What is required.
What is needed is a faithful copy of all the records.

====== Provided information ======

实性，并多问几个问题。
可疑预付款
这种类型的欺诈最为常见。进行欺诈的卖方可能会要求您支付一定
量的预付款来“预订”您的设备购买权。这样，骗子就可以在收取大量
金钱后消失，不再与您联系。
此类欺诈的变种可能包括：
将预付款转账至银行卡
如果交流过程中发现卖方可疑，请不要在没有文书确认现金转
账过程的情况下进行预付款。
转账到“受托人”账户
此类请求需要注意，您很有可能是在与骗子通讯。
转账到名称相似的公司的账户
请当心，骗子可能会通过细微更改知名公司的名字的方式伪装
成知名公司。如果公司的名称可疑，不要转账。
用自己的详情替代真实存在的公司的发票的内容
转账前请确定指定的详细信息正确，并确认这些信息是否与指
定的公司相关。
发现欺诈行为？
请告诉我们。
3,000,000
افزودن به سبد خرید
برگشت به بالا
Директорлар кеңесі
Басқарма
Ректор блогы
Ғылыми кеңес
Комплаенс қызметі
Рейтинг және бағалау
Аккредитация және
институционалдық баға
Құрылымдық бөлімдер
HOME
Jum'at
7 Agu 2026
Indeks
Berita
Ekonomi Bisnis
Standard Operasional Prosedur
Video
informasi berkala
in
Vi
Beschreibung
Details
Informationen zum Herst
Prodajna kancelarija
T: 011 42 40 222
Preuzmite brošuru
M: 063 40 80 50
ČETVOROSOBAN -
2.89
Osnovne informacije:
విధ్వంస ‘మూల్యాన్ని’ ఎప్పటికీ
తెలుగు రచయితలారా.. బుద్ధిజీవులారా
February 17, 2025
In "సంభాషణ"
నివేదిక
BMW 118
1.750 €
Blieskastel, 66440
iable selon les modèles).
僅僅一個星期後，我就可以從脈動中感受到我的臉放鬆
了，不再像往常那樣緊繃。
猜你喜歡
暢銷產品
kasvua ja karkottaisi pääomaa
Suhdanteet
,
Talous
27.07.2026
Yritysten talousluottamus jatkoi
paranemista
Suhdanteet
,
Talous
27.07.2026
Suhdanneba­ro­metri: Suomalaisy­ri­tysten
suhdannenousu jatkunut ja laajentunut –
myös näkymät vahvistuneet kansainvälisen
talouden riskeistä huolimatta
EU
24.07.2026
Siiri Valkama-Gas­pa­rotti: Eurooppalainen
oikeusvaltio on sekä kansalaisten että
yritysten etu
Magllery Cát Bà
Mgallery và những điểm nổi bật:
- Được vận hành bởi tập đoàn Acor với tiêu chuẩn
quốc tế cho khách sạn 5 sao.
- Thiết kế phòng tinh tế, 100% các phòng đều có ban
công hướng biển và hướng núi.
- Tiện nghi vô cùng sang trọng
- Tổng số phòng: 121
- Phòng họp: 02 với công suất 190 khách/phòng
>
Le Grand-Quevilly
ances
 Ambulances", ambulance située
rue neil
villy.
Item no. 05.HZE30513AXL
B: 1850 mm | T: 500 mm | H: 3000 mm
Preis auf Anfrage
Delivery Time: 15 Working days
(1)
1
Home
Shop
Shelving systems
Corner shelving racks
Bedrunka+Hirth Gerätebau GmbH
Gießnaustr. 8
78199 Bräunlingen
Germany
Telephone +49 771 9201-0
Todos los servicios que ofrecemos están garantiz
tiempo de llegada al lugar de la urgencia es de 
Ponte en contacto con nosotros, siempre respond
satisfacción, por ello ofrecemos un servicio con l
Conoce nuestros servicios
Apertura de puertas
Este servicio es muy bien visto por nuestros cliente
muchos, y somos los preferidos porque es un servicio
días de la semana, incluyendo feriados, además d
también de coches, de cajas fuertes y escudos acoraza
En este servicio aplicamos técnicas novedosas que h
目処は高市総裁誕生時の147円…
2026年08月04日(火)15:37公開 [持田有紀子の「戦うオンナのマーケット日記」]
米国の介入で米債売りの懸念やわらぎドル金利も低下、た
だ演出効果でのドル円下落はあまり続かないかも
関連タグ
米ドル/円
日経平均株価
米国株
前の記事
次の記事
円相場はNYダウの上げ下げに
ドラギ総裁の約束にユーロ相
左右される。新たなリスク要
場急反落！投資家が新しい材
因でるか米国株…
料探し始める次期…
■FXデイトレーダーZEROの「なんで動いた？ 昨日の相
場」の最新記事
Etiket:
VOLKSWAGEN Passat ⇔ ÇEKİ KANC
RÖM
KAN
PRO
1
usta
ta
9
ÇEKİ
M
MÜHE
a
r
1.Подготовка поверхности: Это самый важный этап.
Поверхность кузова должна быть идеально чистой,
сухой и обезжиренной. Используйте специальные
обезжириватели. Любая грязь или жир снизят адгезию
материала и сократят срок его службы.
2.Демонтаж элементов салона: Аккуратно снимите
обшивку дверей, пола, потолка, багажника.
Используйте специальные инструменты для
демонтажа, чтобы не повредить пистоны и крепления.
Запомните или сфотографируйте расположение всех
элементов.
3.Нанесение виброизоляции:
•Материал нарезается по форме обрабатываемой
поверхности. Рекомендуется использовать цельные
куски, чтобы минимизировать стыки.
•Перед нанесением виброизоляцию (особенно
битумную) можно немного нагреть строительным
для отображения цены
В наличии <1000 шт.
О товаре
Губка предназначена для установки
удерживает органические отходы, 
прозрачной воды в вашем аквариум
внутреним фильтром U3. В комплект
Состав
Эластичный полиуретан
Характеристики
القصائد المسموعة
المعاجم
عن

======

Expected answer.
实性，并多问几个问题。
可疑预付款
这种类型的欺诈最为常见。进行欺诈的卖方可能会要求您支付一定
量的预付款来“预订”您的设备购买权。这样，骗子就可以在收取大量
金钱后消失，不再与您联系。
此类欺诈的变种可能包括：
将预付款转账至银行卡
如果交流过程中发现卖方可疑，请不要在没有文书确认现金转
账过程的情况下进行预付款。
转账到“受托人”账户
此类请求需要注意，您很有可能是在与骗子通讯。
转账到名称相似的公司的账户
请当心，骗子可能会通过细微更改知名公司的名字的方式伪装
成知名公司。如果公司的名称可疑，不要转账。
用自己的详情替代真实存在的公司的发票的内容
转账前请确定指定的详细信息正确，并确认这些信息是否与指
定的公司相关。
发现欺诈行为？
请告诉我们。
3,000,000
افزودن به سبد خرید
برگشت به بالا
Директорлар кеңесі
Басқарма
Ректор блогы
Ғылыми кеңес
Комплаенс қызметі
Рейтинг және бағалау
Аккредитация және
институционалдық баға
Құрылымдық бөлімдер
HOME
Jum'at
7 Agu 2026
Indeks
Berita
Ekonomi Bisnis
Standard Operasional Prosedur
Video
informasi berkala
in
Vi
Beschreibung
Details
Informationen zum Herst
Prodajna kancelarija
T: 011 42 40 222
Preuzmite brošuru
M: 063 40 80 50
ČETVOROSOBAN -
2.89
Osnovne informacije:
విధ్వంస ‘మూల్యాన్ని’ ఎప్పటికీ
తెలుగు రచయితలారా.. బుద్ధిజీవులారా
February 17, 2025
In "సంభాషణ"
నివేదిక
BMW 118
1.750 €
Blieskastel, 66440
iable selon les modèles).
僅僅一個星期後，我就可以從脈動中感受到我的臉放鬆
了，不再像往常那樣緊繃。
猜你喜歡
暢銷產品
kasvua ja karkottaisi pääomaa
Suhdanteet
,
Talous
27.07.2026
Yritysten talousluottamus jatkoi
paranemista
Suhdanteet
,
Talous
27.07.2026
Suhdanneba­ro­metri: Suomalaisy­ri­tysten
suhdannenousu jatkunut ja laajentunut –
myös näkymät vahvistuneet kansainvälisen
talouden riskeistä huolimatta
EU
24.07.2026
Siiri Valkama-Gas­pa­rotti: Eurooppalainen
oikeusvaltio on sekä kansalaisten että
yritysten etu
Magllery Cát Bà
Mgallery và những điểm nổi bật:
- Được vận hành bởi tập đoàn Acor với tiêu chuẩn
quốc tế cho khách sạn 5 sao.
- Thiết kế phòng tinh tế, 100% các phòng đều có ban
công hướng biển và hướng núi.
- Tiện nghi vô cùng sang trọng
- Tổng số phòng: 121
- Phòng họp: 02 với công suất 190 khách/phòng
>
Le Grand-Quevilly
ances
 Ambulances", ambulance située
rue neil
villy.
Item no. 05.HZE30513AXL
B: 1850 mm | T: 500 mm | H: 3000 mm
Preis auf Anfrage
Delivery Time: 15 Working days
(1)
1
Home
Shop
Shelving systems
Corner shelving racks
Bedrunka+Hirth Gerätebau GmbH
Gießnaustr. 8
78199 Bräunlingen
Germany
Telephone +49 771 9201-0
Todos los servicios que ofrecemos están garantiz
tiempo de llegada al lugar de la urgencia es de 
Ponte en contacto con nosotros, siempre respond
satisfacción, por ello ofrecemos un servicio con l
Conoce nuestros servicios
Apertura de puertas
Este servicio es muy bien visto por nuestros cliente
muchos, y somos los preferidos porque es un servicio
días de la semana, incluyendo feriados, además d
también de coches, de cajas fuertes y escudos acoraza
En este servicio aplicamos técnicas novedosas que h
目処は高市総裁誕生時の147円…
2026年08月04日(火)15:37公開 [持田有紀子の「戦うオンナのマーケット日記」]
米国の介入で米債売りの懸念やわらぎドル金利も低下、た
だ演出効果でのドル円下落はあまり続かないかも
関連タグ
米ドル/円
日経平均株価
米国株
前の記事
次の記事
円相場はNYダウの上げ下げに
ドラギ総裁の約束にユーロ相
左右される。新たなリスク要
場急反落！投資家が新しい材
因でるか米国株…
料探し始める次期…
■FXデイトレーダーZEROの「なんで動いた？ 昨日の相
場」の最新記事
Etiket:
VOLKSWAGEN Passat ⇔ ÇEKİ KANC
RÖM
KAN
PRO
1
usta
ta
9
ÇEKİ
M
MÜHE
a
r
1.Подготовка поверхности: Это самый важный этап.
Поверхность кузова должна быть идеально чистой,
сухой и обезжиренной. Используйте специальные
обезжириватели. Любая грязь или жир снизят адгезию
материала и сократят срок его службы.
2.Демонтаж элементов салона: Аккуратно снимите
обшивку дверей, пола, потолка, багажника.
Используйте специальные инструменты для
демонтажа, чтобы не повредить пистоны и крепления.
Запомните или сфотографируйте расположение всех
элементов.
3.Нанесение виброизоляции:
•Материал нарезается по форме обрабатываемой
поверхности. Рекомендуется использовать цельные
куски, чтобы минимизировать стыки.
•Перед нанесением виброизоляцию (особенно
битумную) можно немного нагреть строительным
для отображения цены
В наличии <1000 шт.
О товаре
Губка предназначена для установки
удерживает органические отходы, 
прозрачной воды в вашем аквариум
внутреним фильтром U3. В комплект
Состав
Эластичный полиуретан
Характеристики
القصائد المسموعة
المعاجم
عن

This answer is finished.